И все же наш автор сознательно дистанцируется от христианизирующего взгляда, свойственного и предшествующим версиям «Чудес». Он не стесняется наготы стоящей под открытым небом далеко от его дома «Венеры», но специально возвращается к ней, чтобы получше рассмотреть. В древних, видимо, поновленных и действующих термах он даже заплатил за вход, но побоялся странного запаха. Spinario со своей занозой и своими «достоинствами» вызывает у него улыбку, но не насмешку. Римляне многое помнили и придумывали о своем дохристианском прошлом, но обычно присоединяли реальные и вымышленные истории к христианской истории Города. Таков хронотоп путеводителей для паломников. Римское время Григория в чем-то сродни римскому времени «Астролога» Бернарда Сильвестра[163]
. Это сказочное время, где живут цари, императоры, боги и герои, способные на самопожертвование ради Рима: по одной из версий Григория (гл. V), «Марк Аврелий» — некий Квинт Квирин, бросившийся на коне в расщелину, чтобы спасти соотечественников от эпидемии. Из расщелины в критический момент якобы вылетела птица, и, когда делали статую, ее тоже увековечили, поместив на голову коню. Под правой ногой коня скорчился не побежденный варвар, а карлик, затоптанный за то, что «возлежал с женой Квирина».В случае с «Марком-Квирином-Константином» в распоряжении современного историка есть различные источники, создававшиеся на протяжении тысячелетия, которые позволяют «скорректировать» Григория, хотя в других случаях тот, напротив, подкупает критичностью к своим информантам. Подобные аберрации зрения, как и со Spinario, у Григория встречаются, но характерно, что им находится и письменное подтверждение, своеобразная «иконология». Его гуманизм, как верно отмечалось, ограничен, он антиисторичен в своей реконструкции древности, он не в состоянии прочесть надпись под Капитолийской волчицей[164]
, Аполлония Тианского мог превратить в Аполлона Бианейского не только переписчик, но и он сам.Но не будем спешить снисходительно улыбаться и корректировать средневекового автора, вооружившись современной археологией и филологией: наши путеводители, не говоря уже о гидах, с такой же легкостью транслируют несуразицу о памятниках прошлого, опираясь на ни к чему не обязывающее «существует легенда, что…». То, что на самом деле является челкой, при взгляде снизу даже сегодня, если не вглядываться, можно принять за воробья — ошибка средневековых римлян визуально объяснима.
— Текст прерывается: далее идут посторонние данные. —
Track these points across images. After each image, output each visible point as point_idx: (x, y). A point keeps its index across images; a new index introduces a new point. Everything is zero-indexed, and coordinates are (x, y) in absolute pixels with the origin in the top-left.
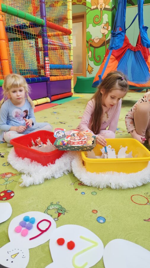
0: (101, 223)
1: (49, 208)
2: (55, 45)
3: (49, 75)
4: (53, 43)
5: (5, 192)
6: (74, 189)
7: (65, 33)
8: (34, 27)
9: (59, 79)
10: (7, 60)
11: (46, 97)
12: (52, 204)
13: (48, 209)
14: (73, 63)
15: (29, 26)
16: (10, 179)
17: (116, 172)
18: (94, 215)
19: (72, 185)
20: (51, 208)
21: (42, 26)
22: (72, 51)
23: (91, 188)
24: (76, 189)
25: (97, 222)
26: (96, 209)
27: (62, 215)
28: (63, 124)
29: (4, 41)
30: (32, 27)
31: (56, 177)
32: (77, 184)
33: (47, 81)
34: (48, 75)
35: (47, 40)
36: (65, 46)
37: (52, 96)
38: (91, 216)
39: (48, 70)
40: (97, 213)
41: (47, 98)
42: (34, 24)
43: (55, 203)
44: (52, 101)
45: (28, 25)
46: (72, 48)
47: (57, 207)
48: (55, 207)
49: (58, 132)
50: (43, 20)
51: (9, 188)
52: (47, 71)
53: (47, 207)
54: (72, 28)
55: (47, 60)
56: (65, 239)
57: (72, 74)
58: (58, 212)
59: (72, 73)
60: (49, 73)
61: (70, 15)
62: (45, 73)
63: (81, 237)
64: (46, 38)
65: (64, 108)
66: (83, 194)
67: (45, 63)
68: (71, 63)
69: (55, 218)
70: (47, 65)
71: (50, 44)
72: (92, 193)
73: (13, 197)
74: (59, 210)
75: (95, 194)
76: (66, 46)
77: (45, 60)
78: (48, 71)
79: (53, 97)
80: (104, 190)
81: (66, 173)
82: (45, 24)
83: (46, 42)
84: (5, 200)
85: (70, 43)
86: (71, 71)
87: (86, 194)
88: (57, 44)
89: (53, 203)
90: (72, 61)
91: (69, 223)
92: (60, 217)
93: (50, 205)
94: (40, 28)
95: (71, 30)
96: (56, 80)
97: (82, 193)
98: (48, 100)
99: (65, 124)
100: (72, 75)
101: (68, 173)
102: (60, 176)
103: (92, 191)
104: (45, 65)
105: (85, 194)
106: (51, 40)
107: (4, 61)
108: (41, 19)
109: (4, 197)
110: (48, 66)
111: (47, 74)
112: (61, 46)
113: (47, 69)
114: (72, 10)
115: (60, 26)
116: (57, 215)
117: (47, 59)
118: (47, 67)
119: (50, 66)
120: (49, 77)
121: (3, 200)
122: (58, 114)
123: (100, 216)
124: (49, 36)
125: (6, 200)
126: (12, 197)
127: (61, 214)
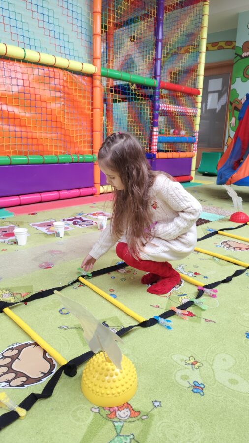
3: (155, 151)
5: (47, 263)
9: (170, 157)
10: (100, 131)
16: (57, 255)
21: (153, 87)
22: (198, 118)
33: (151, 159)
35: (158, 105)
36: (186, 112)
42: (142, 87)
46: (199, 114)
54: (202, 87)
55: (154, 132)
70: (155, 137)
78: (155, 145)
82: (158, 86)
83: (157, 108)
86: (195, 146)
88: (174, 110)
90: (196, 132)
94: (151, 90)
95: (201, 90)
100: (194, 151)
104: (151, 137)
107: (95, 132)
108: (153, 81)
111: (153, 149)
112: (180, 112)
113: (153, 142)
119: (159, 139)
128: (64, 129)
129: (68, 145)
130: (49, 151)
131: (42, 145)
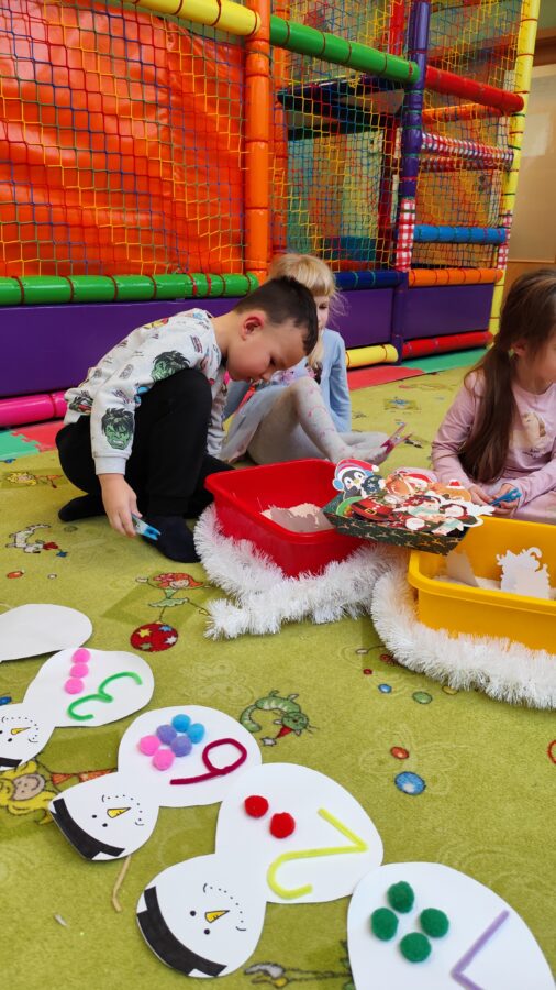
0: (406, 792)
1: (260, 705)
2: (446, 154)
3: (406, 266)
4: (441, 147)
5: (153, 627)
6: (359, 668)
7: (495, 106)
8: (376, 91)
9: (443, 281)
10: (265, 208)
11: (382, 344)
12: (273, 695)
13: (257, 706)
14: (511, 220)
15: (360, 88)
16: (181, 594)
17: (522, 645)
18: (393, 762)
19: (360, 656)
20: (266, 706)
21: (406, 84)
22: (514, 176)
23: (418, 679)
24: (368, 672)
25: (395, 787)
26: (408, 748)
27: (290, 736)
28: (412, 448)
29: (263, 145)
30: (368, 91)
31: (319, 618)
32: (378, 656)
33: (395, 287)
34: (404, 263)
35: (418, 135)
36: (486, 159)
37: (406, 341)
38: (381, 762)
39: (404, 245)
40: (406, 762)
41: (387, 347)
42: (378, 81)
43: (283, 694)
44: (403, 359)
45: (354, 83)
46: (516, 164)
47: (285, 709)
48: (280, 706)
49: (350, 475)
50: (414, 65)
51: (169, 620)
52: (401, 249)
53: (257, 697)
54: (527, 89)
55: (407, 211)
56: (269, 802)
57: (503, 263)
58: (282, 721)
59: (501, 259)
60: (408, 259)
61: (527, 38)
62: (394, 255)
63: (322, 813)
64: (415, 132)
65: (443, 387)
66: (385, 690)
67: (399, 222)
68: (505, 220)
69: (267, 738)
70: (406, 227)
71: (430, 151)
72: (417, 697)
73: (171, 650)
74: (289, 717)
75: (424, 701)
76: (491, 158)
77: (400, 210)
78: (407, 250)
79: (410, 346)
80: (461, 696)
81: (353, 613)
82: (419, 79)
83: (415, 144)
84: (145, 650)
85: (511, 147)
86: (501, 251)
87: (395, 695)
88: (456, 151)
89: (277, 692)
90: (508, 215)
91: (305, 762)
92: (282, 738)
93: (267, 694)
94: (401, 94)
95: (525, 97)
96: (432, 282)
97: (380, 687)
98: (391, 352)
99: (419, 446)
100: (500, 267)
101: (359, 615)
102: (331, 617)
103: (417, 690)
104: (397, 226)
105: (390, 691)
106: (435, 137)
107: (253, 211)
108: (407, 63)
109: (146, 640)
110: (410, 231)
111: (401, 259)
112: (472, 157)
113: (401, 241)
114: (539, 21)
115: (481, 84)
116: (277, 729)
117: (406, 206)
118: (405, 236)
119: (418, 232)
120: (405, 270)
121: (140, 649)
122: (409, 408)
123: (412, 771)
124: (428, 122)
125: (150, 650)
126: (169, 646)
127: (291, 730)
128: (170, 198)
129: (180, 245)
130: (129, 265)
131: (109, 245)
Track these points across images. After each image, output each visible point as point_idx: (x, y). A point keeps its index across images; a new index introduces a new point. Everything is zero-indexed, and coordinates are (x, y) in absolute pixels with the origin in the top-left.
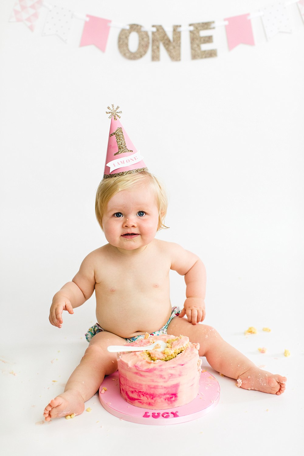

Зато важно, что в специфическом хронотопе Григория статуи на глазах у читателя оживают, двигаются, следят за дневным движением солнца, реагируют на окружающих людей или магическим образом предупреждают об опасности родной город. Благодаря эффекту антиисторической временно́й вненаходимости Григорий выстраивает диалог с памятниками, превращается в современника описываемых им событий. И читателю уже не важно, правда перед ним или литературная фикция. Сама собой напрашивается параллель и со статуями, описанными Гильомом де Лоррисом в начале «Романа о Розе», и со столь же красноречивыми и активно действующими «статуями» дантовского «Чистилища», с рельефом, превращающимся в «рассказ, иссеченный в скале»:
Сокрушенная вдовица олицетворяет лишенный праведного судьи Рим, это он (точнее, она — Roma) хватает за удила коня Траяна. Очевидно, что сцена проникнута гибеллинским духом. Как и столетием ранее Магистр Григорий, Данте видит в древних рельефах, воображаемых, свою собственную sacra vetustas. Во второй половине XIII столетия в Ареццо ценители этрусских, греческих и римских древностей будут собираться и спорить о смысле изображений на саркофагах и амфорах, а энциклопедист и художник Ресторо д’Ареццо сохранит для нас замечательное письменное свидетельство этого ренессанса до Ренессанса[166]
.Такова, как мне представляется, специфическая диалектика отношений между риторикой образов и риторикой текстов в XII–XIII столетиях, продолжающая традиции, заложенные в предшествующие века. Если же говорить об оптике зрителя 1200 г., четко различимый у Григория поворот состоит в новом отношении к языческой древности: она уже не нуждается в христианизации, но ценна сама по себе. Это изменение, хотя и нечасто фиксировалось письменными свидетельствами, в Италии, как кажется, прижилось и многое объясняет в искусстве еще не ренессансном, но уже сознательно идущем на диалог с классическим наследием, на то, что в итальянской историографии называется ricupero dell’antico, в английской — revival, в немецкой — Nachleben. Все эти термины, по большому счету, непереводимы, в том числе потому, что в нашей медиевистике соответствующие проблемы ставятся редко, поэтому лексика неустойчива.